The late twentieth century may have seen a considerable change in regard to linguistic taboo – in the English-speaking world at least –as certain social constraints have loosened. However, that decline may have been more than matched by the marked increase in the use of euphemistic language, the ‘dressing up’ in language of certain areas in life to make them more presentable, more polite, and more palatable to public taste. Euphemistic words and expressions allow us to talk about unpleasant things and disguise or neutralize the unpleasantness, e.g., the subjects of sickness, death and dying, unemployment, and criminality. They also allow us to give labels to unpleasant tasks and jobs in an attempt to make them sound almost attractive. Euphemism is endemic in our society: the glorification of the commonplace and the elevation of the trivial. We are constantly renaming things and repackaging them to make them sound ‘better’; we must remember that Orwell’s version of the future relied heavily on characterizing the inhabitants of that future world as having fallen victim to its euphemisms, its renaming of reality to fit a new order of society.
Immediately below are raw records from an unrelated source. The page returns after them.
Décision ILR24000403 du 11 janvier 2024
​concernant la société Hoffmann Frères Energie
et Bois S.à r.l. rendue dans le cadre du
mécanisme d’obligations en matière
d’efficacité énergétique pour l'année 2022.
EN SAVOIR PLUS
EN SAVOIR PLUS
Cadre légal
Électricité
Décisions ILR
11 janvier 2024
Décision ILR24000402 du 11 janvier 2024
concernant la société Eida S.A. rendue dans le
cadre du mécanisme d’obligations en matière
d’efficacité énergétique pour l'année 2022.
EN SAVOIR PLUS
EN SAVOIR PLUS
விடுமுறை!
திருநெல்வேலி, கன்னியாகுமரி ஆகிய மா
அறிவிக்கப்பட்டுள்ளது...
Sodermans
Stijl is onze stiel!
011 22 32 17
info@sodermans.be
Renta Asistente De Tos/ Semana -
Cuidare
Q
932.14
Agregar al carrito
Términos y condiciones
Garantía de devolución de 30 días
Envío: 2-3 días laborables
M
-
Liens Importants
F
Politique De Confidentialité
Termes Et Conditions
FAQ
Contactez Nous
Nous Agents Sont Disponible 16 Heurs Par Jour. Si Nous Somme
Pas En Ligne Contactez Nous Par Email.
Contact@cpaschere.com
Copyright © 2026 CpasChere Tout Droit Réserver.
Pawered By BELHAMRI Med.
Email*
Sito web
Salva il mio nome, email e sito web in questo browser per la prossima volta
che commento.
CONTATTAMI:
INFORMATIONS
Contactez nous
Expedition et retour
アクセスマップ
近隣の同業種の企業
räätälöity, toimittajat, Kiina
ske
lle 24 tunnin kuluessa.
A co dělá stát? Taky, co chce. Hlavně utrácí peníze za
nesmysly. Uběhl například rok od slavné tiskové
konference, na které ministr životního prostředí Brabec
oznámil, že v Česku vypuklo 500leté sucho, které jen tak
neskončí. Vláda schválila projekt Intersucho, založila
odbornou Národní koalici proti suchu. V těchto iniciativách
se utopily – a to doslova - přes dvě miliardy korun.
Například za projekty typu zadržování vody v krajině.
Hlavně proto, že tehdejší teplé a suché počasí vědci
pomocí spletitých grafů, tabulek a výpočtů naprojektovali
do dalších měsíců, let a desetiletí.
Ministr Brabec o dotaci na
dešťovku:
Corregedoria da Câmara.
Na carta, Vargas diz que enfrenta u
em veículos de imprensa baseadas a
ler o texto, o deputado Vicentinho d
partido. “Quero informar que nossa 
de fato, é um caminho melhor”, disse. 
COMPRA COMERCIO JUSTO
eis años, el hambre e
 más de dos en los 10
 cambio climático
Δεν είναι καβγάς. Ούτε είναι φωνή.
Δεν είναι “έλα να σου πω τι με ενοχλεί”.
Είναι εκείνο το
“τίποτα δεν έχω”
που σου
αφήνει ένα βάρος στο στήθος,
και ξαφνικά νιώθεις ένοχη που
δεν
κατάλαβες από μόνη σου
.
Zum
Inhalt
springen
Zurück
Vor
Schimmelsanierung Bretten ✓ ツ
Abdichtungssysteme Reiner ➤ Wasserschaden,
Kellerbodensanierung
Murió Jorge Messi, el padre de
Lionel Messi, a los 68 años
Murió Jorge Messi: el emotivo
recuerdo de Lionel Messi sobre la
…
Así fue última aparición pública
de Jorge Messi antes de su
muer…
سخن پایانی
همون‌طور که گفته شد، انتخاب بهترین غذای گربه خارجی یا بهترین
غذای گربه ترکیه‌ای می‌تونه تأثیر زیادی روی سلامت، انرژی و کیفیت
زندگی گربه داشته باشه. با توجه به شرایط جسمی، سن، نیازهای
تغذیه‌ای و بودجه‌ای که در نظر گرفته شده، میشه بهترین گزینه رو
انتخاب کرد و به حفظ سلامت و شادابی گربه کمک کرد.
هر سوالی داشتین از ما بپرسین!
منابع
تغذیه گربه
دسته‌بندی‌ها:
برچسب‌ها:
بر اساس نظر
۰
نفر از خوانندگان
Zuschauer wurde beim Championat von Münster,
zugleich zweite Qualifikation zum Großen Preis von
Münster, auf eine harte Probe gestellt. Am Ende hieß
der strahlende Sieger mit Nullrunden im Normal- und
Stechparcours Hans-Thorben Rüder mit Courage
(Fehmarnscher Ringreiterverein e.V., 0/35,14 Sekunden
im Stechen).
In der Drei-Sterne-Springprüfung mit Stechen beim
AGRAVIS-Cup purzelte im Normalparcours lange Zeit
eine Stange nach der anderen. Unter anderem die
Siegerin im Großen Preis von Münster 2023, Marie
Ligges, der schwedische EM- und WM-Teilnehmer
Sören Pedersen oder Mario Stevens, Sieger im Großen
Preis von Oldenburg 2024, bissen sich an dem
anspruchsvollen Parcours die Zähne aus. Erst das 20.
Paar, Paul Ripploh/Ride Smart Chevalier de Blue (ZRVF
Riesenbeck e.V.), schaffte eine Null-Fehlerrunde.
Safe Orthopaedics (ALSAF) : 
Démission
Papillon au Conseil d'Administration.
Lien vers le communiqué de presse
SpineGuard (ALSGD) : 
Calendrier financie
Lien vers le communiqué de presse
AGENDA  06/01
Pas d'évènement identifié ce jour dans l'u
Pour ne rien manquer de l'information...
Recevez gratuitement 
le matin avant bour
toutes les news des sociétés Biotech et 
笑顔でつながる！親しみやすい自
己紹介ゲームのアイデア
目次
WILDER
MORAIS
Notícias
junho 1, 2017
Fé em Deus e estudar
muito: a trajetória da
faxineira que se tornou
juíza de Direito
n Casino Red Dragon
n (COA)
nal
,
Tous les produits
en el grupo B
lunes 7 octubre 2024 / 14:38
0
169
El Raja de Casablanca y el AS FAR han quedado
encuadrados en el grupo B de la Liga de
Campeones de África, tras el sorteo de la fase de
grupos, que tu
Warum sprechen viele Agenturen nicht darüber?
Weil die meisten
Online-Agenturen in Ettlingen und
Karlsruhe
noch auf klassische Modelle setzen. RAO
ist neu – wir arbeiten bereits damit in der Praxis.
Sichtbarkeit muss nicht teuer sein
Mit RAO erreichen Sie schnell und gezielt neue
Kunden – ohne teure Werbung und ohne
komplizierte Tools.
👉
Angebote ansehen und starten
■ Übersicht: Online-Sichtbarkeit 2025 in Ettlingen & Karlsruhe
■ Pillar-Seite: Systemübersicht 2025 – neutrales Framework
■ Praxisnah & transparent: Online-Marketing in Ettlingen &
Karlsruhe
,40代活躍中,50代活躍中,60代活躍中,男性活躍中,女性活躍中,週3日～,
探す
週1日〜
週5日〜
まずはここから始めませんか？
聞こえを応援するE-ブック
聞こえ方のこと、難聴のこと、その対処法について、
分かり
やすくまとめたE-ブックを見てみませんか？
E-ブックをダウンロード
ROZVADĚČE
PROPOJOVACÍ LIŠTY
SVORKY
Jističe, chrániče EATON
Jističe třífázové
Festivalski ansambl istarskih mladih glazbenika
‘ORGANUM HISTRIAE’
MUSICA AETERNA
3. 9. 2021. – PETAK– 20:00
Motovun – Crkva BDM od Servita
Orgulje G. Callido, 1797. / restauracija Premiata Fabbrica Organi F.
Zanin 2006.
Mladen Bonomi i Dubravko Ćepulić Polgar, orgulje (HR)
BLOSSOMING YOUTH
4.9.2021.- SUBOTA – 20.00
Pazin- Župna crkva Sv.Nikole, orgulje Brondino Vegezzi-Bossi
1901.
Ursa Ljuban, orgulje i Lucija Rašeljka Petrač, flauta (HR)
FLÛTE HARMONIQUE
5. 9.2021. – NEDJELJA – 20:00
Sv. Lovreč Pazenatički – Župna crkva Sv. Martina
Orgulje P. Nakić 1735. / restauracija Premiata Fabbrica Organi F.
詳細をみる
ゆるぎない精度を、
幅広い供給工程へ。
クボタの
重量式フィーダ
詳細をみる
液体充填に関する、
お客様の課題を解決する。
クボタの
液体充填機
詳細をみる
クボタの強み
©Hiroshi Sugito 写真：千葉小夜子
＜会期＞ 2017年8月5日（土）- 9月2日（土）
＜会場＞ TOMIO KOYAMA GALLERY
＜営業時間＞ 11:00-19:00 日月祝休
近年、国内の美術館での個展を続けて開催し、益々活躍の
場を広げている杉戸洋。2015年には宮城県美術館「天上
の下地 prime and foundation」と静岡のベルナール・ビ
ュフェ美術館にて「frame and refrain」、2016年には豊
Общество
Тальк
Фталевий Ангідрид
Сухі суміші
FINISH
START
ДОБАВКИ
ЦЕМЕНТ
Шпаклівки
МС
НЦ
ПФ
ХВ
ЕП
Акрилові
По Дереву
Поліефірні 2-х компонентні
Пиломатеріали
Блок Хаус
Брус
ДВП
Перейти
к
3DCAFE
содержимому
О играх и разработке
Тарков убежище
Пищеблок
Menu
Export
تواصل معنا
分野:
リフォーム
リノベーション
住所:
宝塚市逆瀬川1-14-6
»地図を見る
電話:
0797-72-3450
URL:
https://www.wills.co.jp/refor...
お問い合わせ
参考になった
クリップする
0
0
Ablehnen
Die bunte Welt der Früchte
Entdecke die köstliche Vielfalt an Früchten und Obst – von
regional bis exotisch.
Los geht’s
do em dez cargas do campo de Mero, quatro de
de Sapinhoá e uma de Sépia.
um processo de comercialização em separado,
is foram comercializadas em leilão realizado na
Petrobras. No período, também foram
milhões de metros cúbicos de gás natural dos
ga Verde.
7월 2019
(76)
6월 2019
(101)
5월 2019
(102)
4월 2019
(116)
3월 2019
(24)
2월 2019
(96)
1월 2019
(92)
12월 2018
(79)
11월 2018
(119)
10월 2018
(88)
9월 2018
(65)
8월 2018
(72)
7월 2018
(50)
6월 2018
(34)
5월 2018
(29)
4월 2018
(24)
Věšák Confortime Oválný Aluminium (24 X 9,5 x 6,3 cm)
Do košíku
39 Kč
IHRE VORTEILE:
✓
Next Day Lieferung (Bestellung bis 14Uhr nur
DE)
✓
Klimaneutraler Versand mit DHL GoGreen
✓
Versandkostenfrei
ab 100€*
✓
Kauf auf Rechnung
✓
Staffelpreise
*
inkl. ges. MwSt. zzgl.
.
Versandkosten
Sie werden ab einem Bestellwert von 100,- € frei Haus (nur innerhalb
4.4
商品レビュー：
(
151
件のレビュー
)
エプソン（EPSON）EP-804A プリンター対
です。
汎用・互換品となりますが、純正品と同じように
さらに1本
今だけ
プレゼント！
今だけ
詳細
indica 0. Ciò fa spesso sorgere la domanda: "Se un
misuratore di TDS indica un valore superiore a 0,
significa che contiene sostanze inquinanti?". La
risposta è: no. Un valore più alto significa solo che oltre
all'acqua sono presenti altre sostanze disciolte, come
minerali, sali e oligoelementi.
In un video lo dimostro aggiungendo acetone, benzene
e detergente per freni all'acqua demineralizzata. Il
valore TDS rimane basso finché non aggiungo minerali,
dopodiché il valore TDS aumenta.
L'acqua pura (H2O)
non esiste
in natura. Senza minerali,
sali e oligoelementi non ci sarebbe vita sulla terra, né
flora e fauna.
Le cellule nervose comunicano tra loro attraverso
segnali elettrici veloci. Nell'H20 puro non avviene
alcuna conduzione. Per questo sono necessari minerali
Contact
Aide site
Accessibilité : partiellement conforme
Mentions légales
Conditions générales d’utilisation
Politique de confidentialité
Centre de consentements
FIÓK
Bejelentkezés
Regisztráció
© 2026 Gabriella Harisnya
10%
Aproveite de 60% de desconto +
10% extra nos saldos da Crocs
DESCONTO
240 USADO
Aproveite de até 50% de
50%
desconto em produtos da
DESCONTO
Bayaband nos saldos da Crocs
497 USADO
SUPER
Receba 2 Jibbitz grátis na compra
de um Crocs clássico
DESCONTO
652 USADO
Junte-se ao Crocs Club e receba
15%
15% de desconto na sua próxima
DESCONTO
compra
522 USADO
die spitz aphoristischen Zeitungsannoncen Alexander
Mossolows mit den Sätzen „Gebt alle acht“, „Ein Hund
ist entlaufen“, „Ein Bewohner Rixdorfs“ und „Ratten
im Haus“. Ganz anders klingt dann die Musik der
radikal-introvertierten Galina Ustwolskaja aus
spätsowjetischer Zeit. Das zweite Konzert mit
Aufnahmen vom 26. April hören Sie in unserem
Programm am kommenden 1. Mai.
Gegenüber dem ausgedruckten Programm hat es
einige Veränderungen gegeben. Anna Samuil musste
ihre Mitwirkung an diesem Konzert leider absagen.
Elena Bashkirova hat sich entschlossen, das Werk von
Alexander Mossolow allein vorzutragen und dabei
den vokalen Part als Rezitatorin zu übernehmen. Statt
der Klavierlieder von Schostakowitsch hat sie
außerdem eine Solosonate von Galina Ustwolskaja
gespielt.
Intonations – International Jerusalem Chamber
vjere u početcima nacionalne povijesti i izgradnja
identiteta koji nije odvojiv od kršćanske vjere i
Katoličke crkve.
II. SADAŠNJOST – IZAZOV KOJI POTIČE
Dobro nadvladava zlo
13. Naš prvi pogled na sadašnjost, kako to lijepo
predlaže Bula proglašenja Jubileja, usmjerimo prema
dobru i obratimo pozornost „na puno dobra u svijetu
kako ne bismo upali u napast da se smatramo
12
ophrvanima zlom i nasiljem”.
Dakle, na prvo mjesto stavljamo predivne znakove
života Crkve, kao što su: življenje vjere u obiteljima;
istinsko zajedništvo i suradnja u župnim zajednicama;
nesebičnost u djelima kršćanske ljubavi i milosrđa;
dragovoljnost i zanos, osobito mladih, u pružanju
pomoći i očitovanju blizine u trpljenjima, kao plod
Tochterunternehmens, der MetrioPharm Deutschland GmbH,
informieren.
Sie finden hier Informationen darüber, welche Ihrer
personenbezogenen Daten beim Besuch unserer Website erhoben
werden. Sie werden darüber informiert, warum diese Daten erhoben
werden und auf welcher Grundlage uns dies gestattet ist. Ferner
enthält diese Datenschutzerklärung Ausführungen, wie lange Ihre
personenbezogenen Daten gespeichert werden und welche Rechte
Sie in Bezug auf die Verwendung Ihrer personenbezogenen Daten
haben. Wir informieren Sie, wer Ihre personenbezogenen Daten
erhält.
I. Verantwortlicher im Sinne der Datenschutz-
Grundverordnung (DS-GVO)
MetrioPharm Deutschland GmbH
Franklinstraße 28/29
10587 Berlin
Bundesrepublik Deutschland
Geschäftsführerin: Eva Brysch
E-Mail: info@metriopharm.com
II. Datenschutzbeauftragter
It is even possible to argue that ‘politically correct’ language is euphemism in a new guise.

 

In a series of publications Nadel (particularly 1954) has described how the Nupe of West Africa must be among the most prudish people in the world, distinguishing sharply between expressions that are suitable for polite conversation and those that are not. They constantly resort to circumlocutions and euphemisms in order to avoid direct mention of matters pertaining to parts of the body, bodily functions, sex, and so on. At the same time, however, they show an intense fascination with language and are prepared to discuss various linguistic complexities at length. It seems that they are quite aware of what they are doing when they use circumlocutions and euphemisms. As Nadel says (p. 57), ‘When they employ metaphors or otherwise manipulate expressions, they are always fully aware of the semantic implications.’ Apparently, the Nupe have developed indirect ways of referring to tabooed matters, ways they can employ on those occasions when it is possible to free themselves from normal constraints, e.g., in certain kinds of story-telling or on specific festive occasions.

 

Taboo and euphemism affect us all. We may not be as deeply conscious of the effects as are the Nupe, but affect us they do. We all probably have a few things we refuse to talk about and still others we do not talk about directly. We may have some words we know but never – or hardly ever – use because they are too emotional for either us or others. While we may find ‘some thoughts too deep for words’ –something hard to prove – others we definitely take care not to express at all even though we know the words, or else we express ourselves on them very indirectly. Each social group is different from every other in how it constrains linguistic behavior in this way, but constrain it in some such way it certainly does.